(Document images with source code)
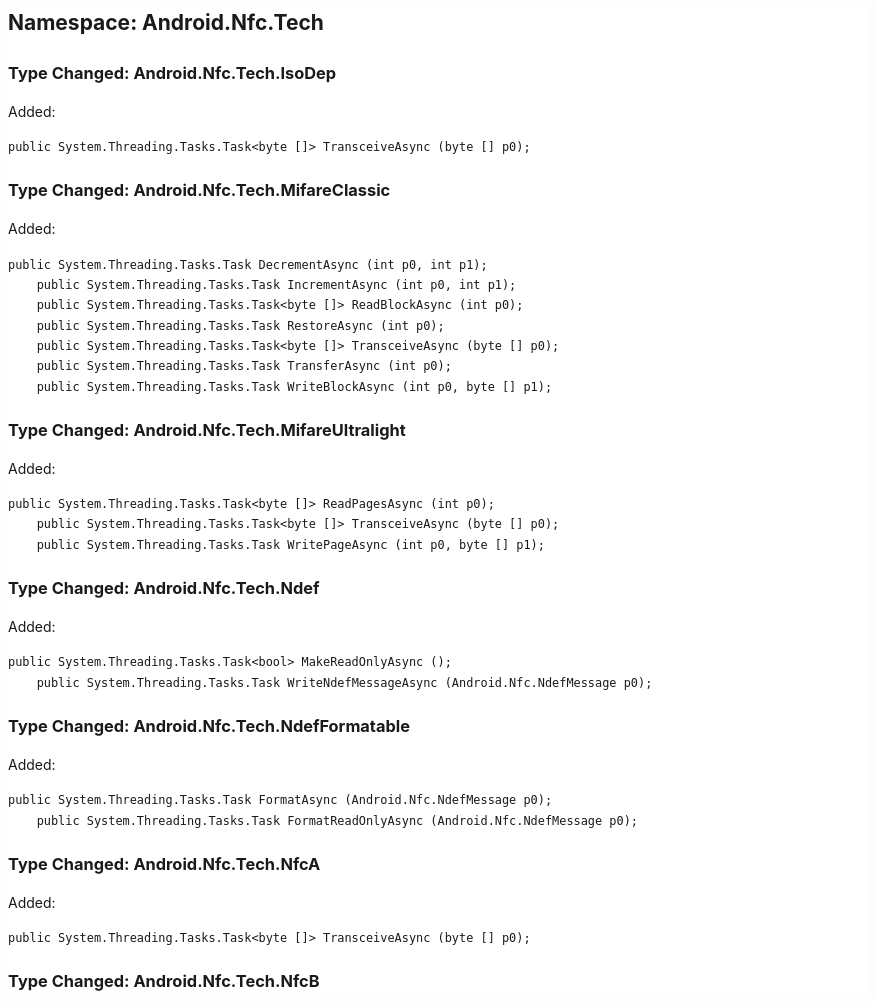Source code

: <h2 id='Android.Nfc.Tech'>Namespace: Android.Nfc.Tech</h2>

<h3 id='Android.Nfc.Tech.IsoDep'>Type Changed: Android.Nfc.Tech.IsoDep</h3>

Added:

```
public System.Threading.Tasks.Task<byte []> TransceiveAsync (byte [] p0);
```

<h3 id='Android.Nfc.Tech.MifareClassic'>Type Changed: Android.Nfc.Tech.MifareClassic</h3>

Added:

```
public System.Threading.Tasks.Task DecrementAsync (int p0, int p1);
 	public System.Threading.Tasks.Task IncrementAsync (int p0, int p1);
 	public System.Threading.Tasks.Task<byte []> ReadBlockAsync (int p0);
 	public System.Threading.Tasks.Task RestoreAsync (int p0);
 	public System.Threading.Tasks.Task<byte []> TransceiveAsync (byte [] p0);
 	public System.Threading.Tasks.Task TransferAsync (int p0);
 	public System.Threading.Tasks.Task WriteBlockAsync (int p0, byte [] p1);
```

<h3 id='Android.Nfc.Tech.MifareUltralight'>Type Changed: Android.Nfc.Tech.MifareUltralight</h3>

Added:

```
public System.Threading.Tasks.Task<byte []> ReadPagesAsync (int p0);
 	public System.Threading.Tasks.Task<byte []> TransceiveAsync (byte [] p0);
 	public System.Threading.Tasks.Task WritePageAsync (int p0, byte [] p1);
```

<h3 id='Android.Nfc.Tech.Ndef'>Type Changed: Android.Nfc.Tech.Ndef</h3>

Added:

```
public System.Threading.Tasks.Task<bool> MakeReadOnlyAsync ();
 	public System.Threading.Tasks.Task WriteNdefMessageAsync (Android.Nfc.NdefMessage p0);
```

<h3 id='Android.Nfc.Tech.NdefFormatable'>Type Changed: Android.Nfc.Tech.NdefFormatable</h3>

Added:

```
public System.Threading.Tasks.Task FormatAsync (Android.Nfc.NdefMessage p0);
 	public System.Threading.Tasks.Task FormatReadOnlyAsync (Android.Nfc.NdefMessage p0);
```

<h3 id='Android.Nfc.Tech.NfcA'>Type Changed: Android.Nfc.Tech.NfcA</h3>

Added:

```
public System.Threading.Tasks.Task<byte []> TransceiveAsync (byte [] p0);
```

<h3 id='Android.Nfc.Tech.NfcB'>Type Changed: Android.Nfc.Tech.NfcB</h3>
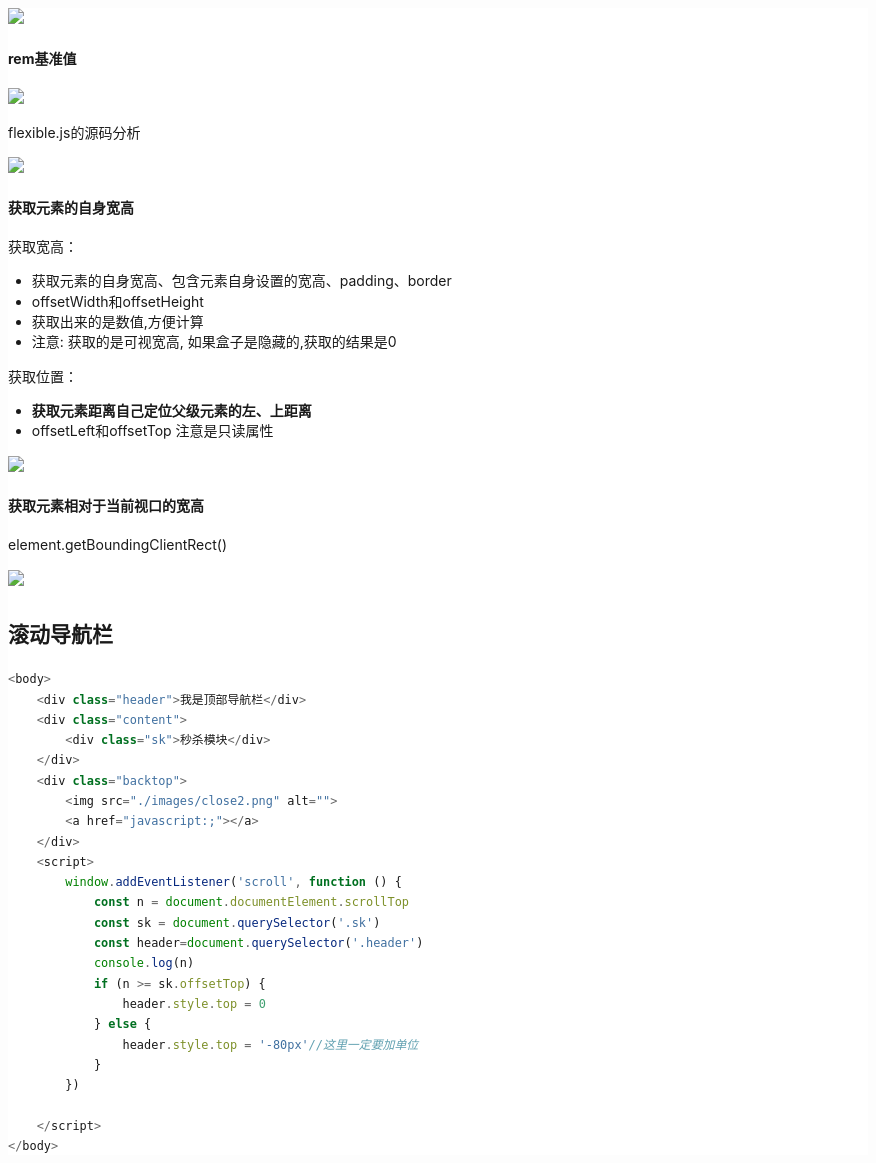 ![](image_H9lrlB6WEi.png)

#### rem基准值

![](image__1lRF6Xwys.png)

flexible.js的源码分析

![](image_48AEdPBWxY.png)

#### 获取元素的自身宽高

获取宽高：

-   获取元素的自身宽高、包含元素自身设置的宽高、padding、border
-   offsetWidth和offsetHeight
-   获取出来的是数值,方便计算
-   注意: 获取的是可视宽高, 如果盒子是隐藏的,获取的结果是0

获取位置：

-   **获取元素距离自己****定位****父级元素的左、上距离**
-   offsetLeft和offsetTop 注意是只读属性

![](image_atjhIrFawg.png)

#### 获取元素相对于当前视口的宽高

element.getBoundingClientRect()

![](image_wAC_jOjEze.png)

## 滚动导航栏

```javascript
<body>
    <div class="header">我是顶部导航栏</div>
    <div class="content">
        <div class="sk">秒杀模块</div>
    </div>
    <div class="backtop">
        <img src="./images/close2.png" alt="">
        <a href="javascript:;"></a>
    </div>
    <script>
        window.addEventListener('scroll', function () {
            const n = document.documentElement.scrollTop
            const sk = document.querySelector('.sk')
            const header=document.querySelector('.header')
            console.log(n)
            if (n >= sk.offsetTop) {
                header.style.top = 0
            } else {
                header.style.top = '-80px'//这里一定要加单位
            }
        })

    </script>
</body>
```
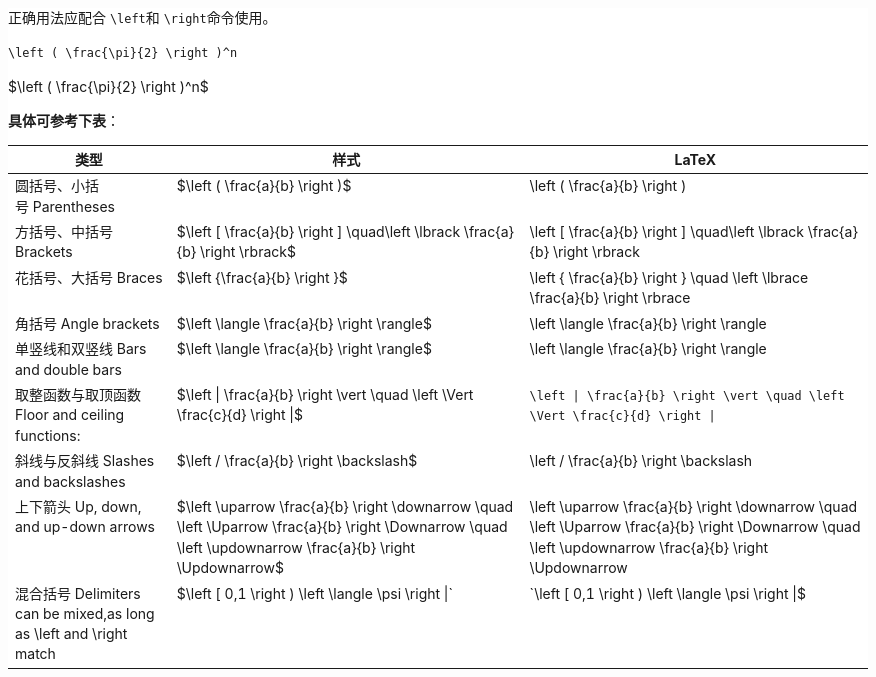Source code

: 正确用法应配合 `\left`和 `\right`命令使用。

```markdown
\left ( \frac{\pi}{2} \right )^n
```

$\left ( \frac{\pi}{2} \right )^n$

**具体可参考下表**：

| 类型                                                                                                                                 | 样式                                                                                                                                                                                                                               | LaTeX                                                                                                                                                                       |
| ------------------------------------------------------------------------------------------------------------------------------------ | ---------------------------------------------------------------------------------------------------------------------------------------------------------------------------------------------------------------------------------- | --------------------------------------------------------------------------------------------------------------------------------------------------------------------------- |
| 圆括号、小括号 Parentheses                                                                                                          | $\left ( \frac{a}{b} \right )$                                                                                                                                                                                                   | \left ( \frac{a}{b} \right )                                                                                                                                                |
| 方括号、中括号 Brackets                                                                                                              | $\left [ \frac{a}{b} \right ] \quad\left \lbrack \frac{a}{b} \right \rbrack$                                                                                                                                                     | \left [ \frac{a}{b} \right ] \quad\left \lbrack \frac{a}{b} \right \rbrack                                                                                                  |
| 花括号、大括号 Braces                                                                                                                | $\left {\frac{a}{b} \right }$                                                                                                                                                     | \left { \frac{a}{b} \right } \quad \left \lbrace \frac{a}{b} \right \rbrace                                                                                                 |
| 角括号 Angle brackets                                                                                                                | $\left \langle \frac{a}{b} \right \rangle$                                                                                                                                                                                       | \left \langle \frac{a}{b} \right \rangle                                                                                                                                    |
| 单竖线和双竖线 Bars and double bars                                                                                                  | $\left \langle \frac{a}{b} \right \rangle$                                                                                                                                                                                       | \left \langle \frac{a}{b} \right \rangle                                                                                                                                    |
| 取整函数与取顶函数 Floor and ceiling functions:                                                                                      | $\left \| \frac{a}{b} \right \vert \quad \left \Vert \frac{c}{d} \right \|$                                                                                                                                                      | `\left \| \frac{a}{b} \right \vert \quad \left \Vert \frac{c}{d} \right \|`                                                                                                 |
| 斜线与反斜线 Slashes and backslashes                                                                                                 | $\left / \frac{a}{b} \right \backslash$                                                                                                                                                                                          | \left / \frac{a}{b} \right \backslash                                                                                                                                       |
| 上下箭头 Up, down, and up-down arrows                                                                                                | $\left \uparrow \frac{a}{b} \right \downarrow \quad \left \Uparrow \frac{a}{b} \right \Downarrow \quad \left \updownarrow \frac{a}{b} \right \Updownarrow$                                                                       | \left \uparrow \frac{a}{b} \right \downarrow \quad \left \Uparrow \frac{a}{b} \right \Downarrow \quad \left \updownarrow \frac{a}{b} \right \Updownarrow                    |
| 混合括号 Delimiters can be mixed,as long as \left and \right match                                                                   | $\left [ 0,1 \right ) \left \langle \psi \right \|`                                                                                                                        | `\left [ 0,1 \right ) \left \langle \psi \right \|$ |                                                                                                                                                                             |
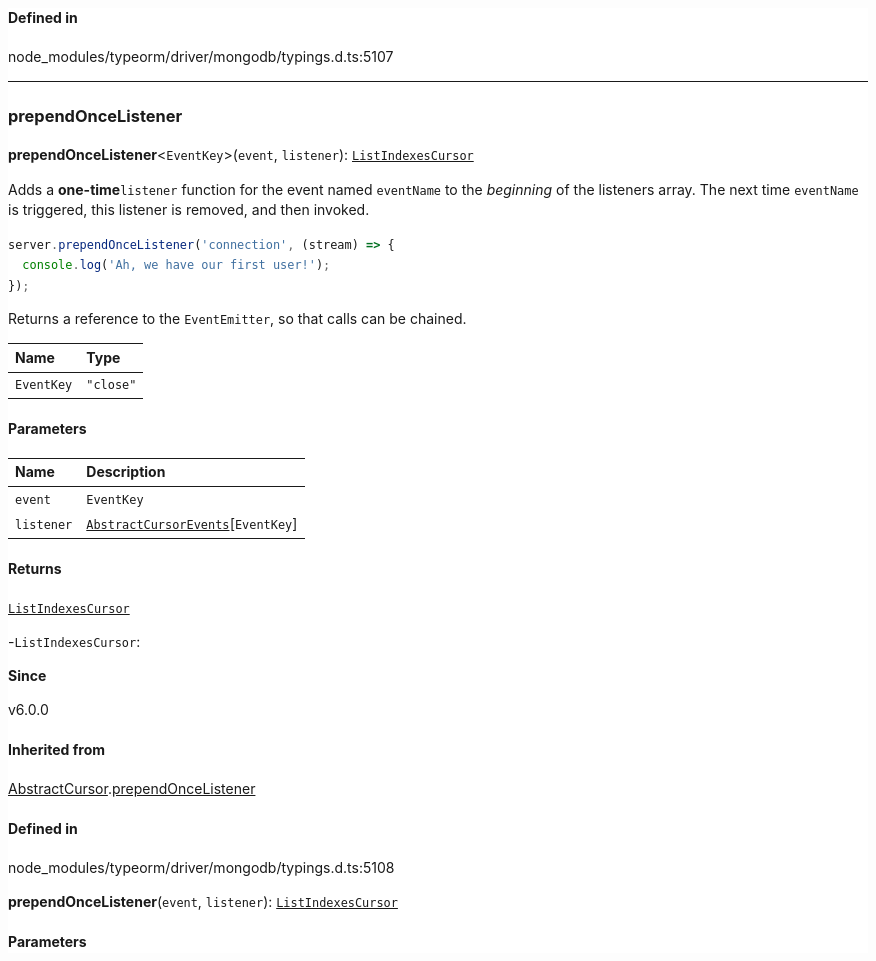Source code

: #### Defined in

node_modules/typeorm/driver/mongodb/typings.d.ts:5107

___

### prependOnceListener

**prependOnceListener**<`EventKey`\>(`event`, `listener`): [`ListIndexesCursor`](ListIndexesCursor.md)

Adds a **one-time**`listener` function for the event named `eventName` to the _beginning_ of the listeners array. The next time `eventName` is triggered, this
listener is removed, and then invoked.

```js
server.prependOnceListener('connection', (stream) => {
  console.log('Ah, we have our first user!');
});
```

Returns a reference to the `EventEmitter`, so that calls can be chained.

| Name | Type |
| :------ | :------ |
| `EventKey` | ``"close"`` |

#### Parameters

| Name | Description |
| :------ | :------ |
| `event` | `EventKey` | The name of the event. |
| `listener` | [`AbstractCursorEvents`](../index.md#abstractcursorevents)[`EventKey`] | The callback function |

#### Returns

[`ListIndexesCursor`](ListIndexesCursor.md)

-`ListIndexesCursor`: 

**Since**

v6.0.0

#### Inherited from

[AbstractCursor](AbstractCursor.md).[prependOnceListener](AbstractCursor.md#prependoncelistener)

#### Defined in

node_modules/typeorm/driver/mongodb/typings.d.ts:5108

**prependOnceListener**(`event`, `listener`): [`ListIndexesCursor`](ListIndexesCursor.md)

#### Parameters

#### [REQUIRED WORK]
Output only the lines from the one that contains "Name | Type |" through the last line of the data above, each restated exactly.

#### [PROBLEM SOLUTION]
| Name | Type |
| :------ | :------ |
| `EventKey` | ``"close"`` |

#### Parameters

| Name | Description |
| :------ | :------ |
| `event` | `EventKey` | The name of the event. |
| `listener` | [`AbstractCursorEvents`](../index.md#abstractcursorevents)[`EventKey`] | The callback function |

#### Returns

[`ListIndexesCursor`](ListIndexesCursor.md)

-`ListIndexesCursor`: 

**Since**

v6.0.0

#### Inherited from

[AbstractCursor](AbstractCursor.md).[prependOnceListener](AbstractCursor.md#prependoncelistener)

#### Defined in

node_modules/typeorm/driver/mongodb/typings.d.ts:5108

**prependOnceListener**(`event`, `listener`): [`ListIndexesCursor`](ListIndexesCursor.md)

#### Parameters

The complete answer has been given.